Tel sera l'objet de la prochaine Conférence intergouvernementale. Je sais que certaines voix,- notamment à la Commission et au Parlement européens, s'élèvent pour souhaiter que l'on entame dès à présent une réforme plus ambitieuse, qui permette une refonte profonde des Institutions, allant jusqu'au projet d'une Constitution européenne, pour préparer cette future Europe à trente.
Je comprends cette ambition et la respecte Je pense simplement qu'à trop vouloir "charger la barque", on s'interdira simplement d'aboutir rapidement, sous notre Présidence de l'Union au second semestre 2000, et que le résultat sera de retarder les premières adhésions, ce que nous ne souhaitons pas, la Grèce non plus.
En revanche, nous sommes les premiers à dire qu'il sera nécessaire, au delà de cette première réforme d'envisager des réformes plus profondes, plus ambitieuses, celles des Institutions de l'Europe à trente, voire plus.
Il est clair qu'une telle Europe ne pourra avoir les mêmes ambitions que l'Europe à Quinze, que tous ne pourront pas suivre les mêmes politiques, en tout cas pas au même rythme. Mais il est justement essentiel que ces évolutions soient prévues, programmées, organisées, faute de quoi, je l'ai déjà mentionné, l'ambition européenne se diluera.
Ce préalable - fondamental - des Institutions étant évoqué, il reste que l'élargissement à l'Europe centrale et orientale est un enjeu essentiel, l'ambition centrale de l'Europe pour les années à venir, celle d'une Europe réunifiée et en paix, pour la première fois de son histoire.
Les négociations, vous le savez, sont en cours avec six pays candidats. Le prochain Conseil européen d'Helsinki, à la fin de cette année, permettra d'admettre six autres Etats à la table des négociations. Je réaffirme devant vous notre détermination à réussir cet élargissement, pour que l'Union européenne en sorte, non pas diluée, mais renforcée, au bénéfice des Quinze et des nouveaux membres.
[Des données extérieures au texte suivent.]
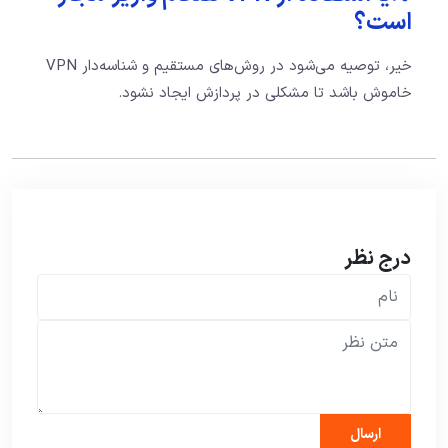
است؟
خیر، توصیه می‌شود در روش‌های مستقیم و شناسه‌دار VPN
خاموش باشد تا مشکلی در پردازش ایجاد نشود.
درج نظر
Au-delà, nous devrons commencer à envisager ce que pourraient être les contours définitifs de l'Europe, tant il est vrai que les citoyens peuvent avoir le vertige dans un espace en constante évolution. Je voudrais simplement dire, à ce stade, que l'Europe balkanique, l'ex-Yougoslavie comme l'Albanie, auront vocation à rejoindre, le moment venu, l'Union européenne.
La question de l'ancrage européen de la Turquie, dont je connais bien sûr la sensibilité et l'importance qu'on y attache ici, devra également être abordée avec sérénité et réalisme. J'étais moi-même à Ankara hier et j'y ai plaidé, avec un seul langage, le même que j'ai tenu encore il y a quelques instants à mon ami Georges Papandréou, en faveur d'un apaisement des relations entre vos deux pays. Je réaffirme avec force, devant vous, que le projet européen est, avant tout, une exigence de paix. L'Europe est l'espace privilégié de dépassement des conflits. Je suis convaincu qu'elle peut offrir un avenir de coopération et de bon voisinage entre la Grèce et ses voisins, comme elle y est parvenue entre d'autres peuples auparavant opposés.
Vous le voyez, la tâche qui attend les Européens, qui nous attend tous, à l'aube de ce nouveau millénaire, est considérable et exaltante. Si notre énergie ne fait pas défaut, je suis "persuadé que nous saurons nous montrer digne, cinquante ans après, des bâtisseurs de l'Europe de l'après-guerre qui souhaitaient allier l'ambition du rêve à la force du réalisme. Nous pourrons faire face aux défis du monde global en préservant cette combinaison unique entre performance économique et exigence sociale et citoyenne qui fait la particularité et la richesse du modèle européen.
Je suis convaincu que, dans cette aventure, Grecs et Français continueront de marcher du même pas, décidé et solidaire./.